ASSIGNED TASK 1:
Answer these questions from the Hyperfine class reference, one answer per line with matching letters:
(a) In what unit is the isomer shift given?
(b) Setting texture to 0 has the same effect as what other setting?
(c) When is the lamb_moessbauer value of the hyperfine site used?
ASSIGNED TASK 2: Summarize the Hyperfine class reference in two sentences.

`Hyperfine`

class nexus.Hyperfine(id='', weight=1.0, isomer=0.0, magnetic_field=0.0, magnetic_theta=0.0, magnetic_phi=0.0, quadrupole=0.0, quadrupole_alpha=0.0, quadrupole_beta=0.0, quadrupole_gamma=0.0, quadrupole_asymmetry=0.0, texture=1.0, lamb_moessbauer=0.0, isomer_dist=None, magnetic_field_dist=None, magnetic_theta_dist=None, magnetic_phi_dist=None, quadrupole_dist=None, quadrupole_alpha_dist=None, quadrupole_beta_dist=None, quadrupole_gamma_dist=None, quadrupole_asymmetry_dist=None, isotropic=False)

Defines a set of hyperfine parameters acting on a Moessbauer isotope. Parameters can have distributions of type Distribution. Special random 2D and 3D distributions are available.

Parameters:

id (string) – User identifier.
weight (float or Var) – Relative weight of the site, > 0.
isomer (float or Var) – Isomer shift (mm/s).
magnetic_field (float or Var) – Magnetic hyperfine field amplitude (Tesla).
magnetic_theta (float or Var) – Polar angle of the magnetic field with respect to the beam propagation direction - photon \(k\) vector (degree).
magnetic_phi (float or Var) – Azimuthal angle of the magnetic field with respect to the \(sigma\) direction of the beam (degree).
quadrupole (float or Var) – Quadrupole splitting amplitude (mm/s).
quadrupole_alpha (float or Var) – Euler angle of the electric field gradient \(\alpha\) in extrinsic ZYZ convention (degree).
quadrupole_beta (float or Var) – Euler angle of the electric field gradient \(\beta\) in extrinsic ZYZ convention (degree).
quadrupole_gamma (float or Var) – Euler angle of the electric field gradient \(\gamma\) in extrinsic ZYZ convention (degree).
quadrupole_asymmetry (float or Var) – Asymmetry parameter of the electric field gradient, 0 to 1.
texture (float or Var) –
Texture coefficient between 0 and 1. It assumes the directional parameters of the site with a ratio of texture and a 3D isotropic distribution of the parameters with the ration 1 - texture. If isotropic is True it is not taken into account. Setting texture to 0 is the same as to set isotropic to True.

New in version 1.1.2.
lamb_moessbauer (float or Var) –
Lamb-Moessbauer factor of the hyperfine site. Only used when the lamb_moessbauer of the material is None.

New in version 1.1.2.
isomer_dist (Distribution) – Distribution to the isomer shift (mm/s).

GIVEN MATERIAL:

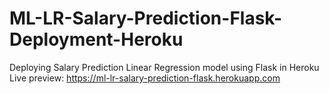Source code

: # ML-LR-Salary-Prediction-Flask-Deployment-Heroku
Deploying Salary Prediction Linear Regression model using Flask in Heroku
Live preview: https://ml-lr-salary-prediction-flask.herokuapp.com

OUTPUT 1:
(a) Millimeters per second (mm/s).
(b) Setting isotropic to True.
(c) Only when the lamb_moessbauer of the material is None.

OUTPUT 2: The nexus.Hyperfine class defines a set of hyperfine parameters acting on a Moessbauer isotope, and these parameters can have distributions of type Distribution. Its parameters include the site's weight, isomer shift, magnetic field amplitude and angles, quadrupole splitting with its Euler angles and asymmetry, a texture coefficient, and a Lamb-Moessbauer factor, the last two being new in version 1.1.2.